SIGN LANGUAGE ML PRIVACY -
Sign language data is intrinsically personal -- typically consisting of videos of people signing, which capture the face, body, and surroundings. We propose applying filters to these videos to help address privacy concerns, boost dataset participation, and thereby potentially boost ML model performance as well. We experimented with various filters applied to the signer and surroundings, and ran both user studies and computer vision experiments to validate this idea.
CHAT IN THE HAT -
Virtual remote interpreting (VRI) makes sign language interpretations available through a video call. VRI requires the signer to hold a smartphone (constraining signing and multitasking), or to place the video call device in a fixed location (constraining mobility). We prototyped a wearable device to free the signer's hands and enable mobility while using VRI. The device consists of a baseball hat with a speaker/mic (English input/output), mounted fisheye camera (ASL input), and smart glasses displaying the interpreter (ASL output).
SMARTFONTS -
By redesigning English letterforms, smartfonts and livefonts challenge our assumption that we should read traditional letterforms on modern screens. Personal devices enable this challenge, by allowing users to adopt new letterforms without language reform or mass adoption.
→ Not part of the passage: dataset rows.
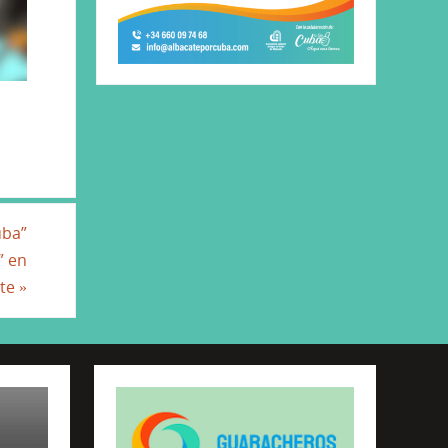
uba”
” en
ete
»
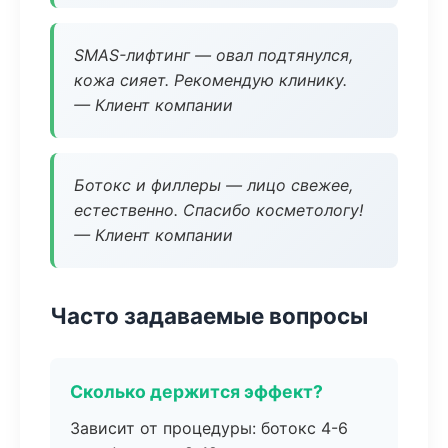
SMAS-лифтинг — овал подтянулся,
кожа сияет. Рекомендую клинику.
— Клиент компании
Ботокс и филлеры — лицо свежее,
естественно. Спасибо косметологу!
— Клиент компании
Часто задаваемые вопросы
Сколько держится эффект?
Зависит от процедуры: ботокс 4-6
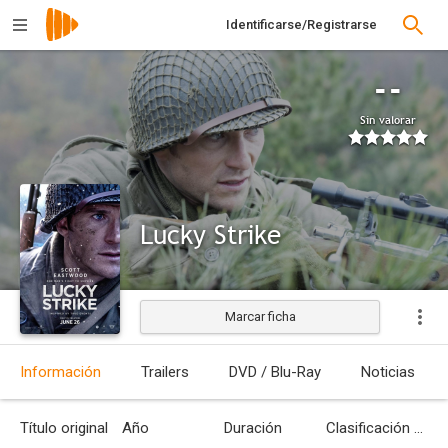
Identificarse/Registrarse
--
Sin valorar
Lucky Strike
Marcar ficha
Estrenada
Información
Trailers
DVD / Blu-Ray
Noticias
Título original
Año
Duración
Clasificación por edades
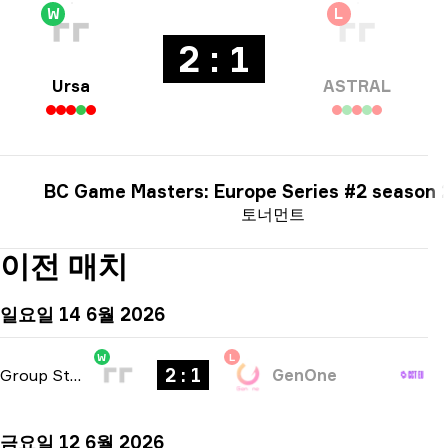
W
L
2 : 1
Ursa
ASTRAL
BC Game Masters: Europe Series #2 season 
토너먼트
이전 매치
일요일 14 6월 2026
W
L
2 : 1
Group Stage
-
bo3
GenOne
금요일 12 6월 2026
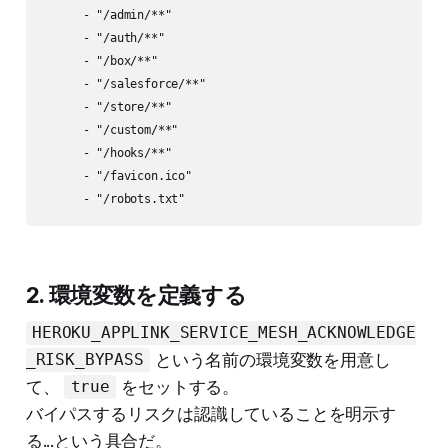
      - "/admin/**"

      - "/auth/**"

      - "/box/**"

      - "/salesforce/**"

      - "/store/**"

      - "/custom/**"

      - "/hooks/**"

      - "/favicon.ico"

      - "/robots.txt"
2. 環境変数を定義する
HEROKU_APPLINK_SERVICE_MESH_ACKNOWLEDGE
という名前の環境変数を用意し
_RISK_BYPASS
て、
をセットする。
true
バイパスするリスクは認識していることを明示す
る...という具合だ。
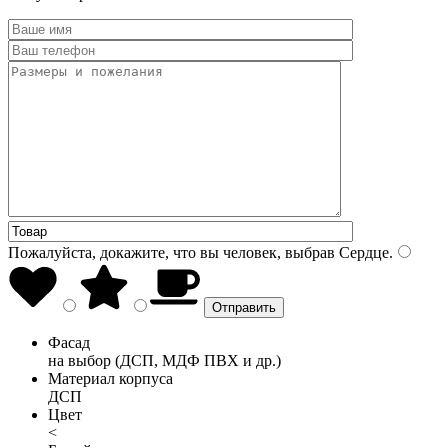
Пожалуйста, докажите, что вы человек, выбрав
Сердце
.
Фасад
на выбор (ДСП, МДФ ПВХ и др.)
Материал корпуса
ДСП
Цвет
<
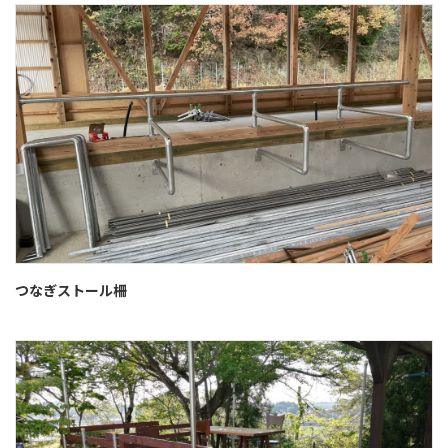
つなぎストール柵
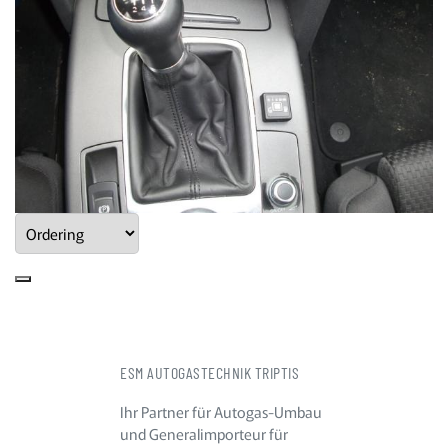
ESM AUTOGASTECHNIK TRIPTIS
Ihr Partner für Autogas-Umbau
und Generalimporteur für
While smartfonts leverage color, shape, and spacing, livefonts add animation to the design space. Potential benefits include increased legibility, privacy, aesthetics, and fun. Try it out by downloading a smartfont and uploading it to Chrome's Font Changer extension, to render all your web content in a smartfont!
ANIMATED SI5S -
While ASL character/writing systems offer many potential benefits, none have been widely adopted. Time and effort to learn them is one obstacle to adoption. All past ASL scripts have been stationary (non-animated), which makes depicting movement difficult. We capitalize on modern animation capabilities, proposing the first animated ASL character system prototype. By representing movement iconically, our system reduces the need to memorize symbolic representations of complex movements.
ASL-SEARCH -
ASL-Search is an ASL dictionary that lets students look up the English meanings of signs. Looking up the meaning of a sign is difficult because a sign is a 3D movement not easily described with written words. Our dictionary lets users enter a set of features including hand shape, location, and movement, to describe a sign and look it up. The dictionary learns from the features that previous users enter to improve results for future users.
ASL-FLASH -
ASL-Flash is a site that both helps people learn American Sign Language and provides featural descriptions of signs. The site provides "flashcards" of signs, showing visitors videos of signs and quizzing them on the English meanings and compositional features (e.g., handshape and hand location). The data that users provide helps us build the ASL-Search dictionary. Check it out at www.aslflash.org and learn some signs!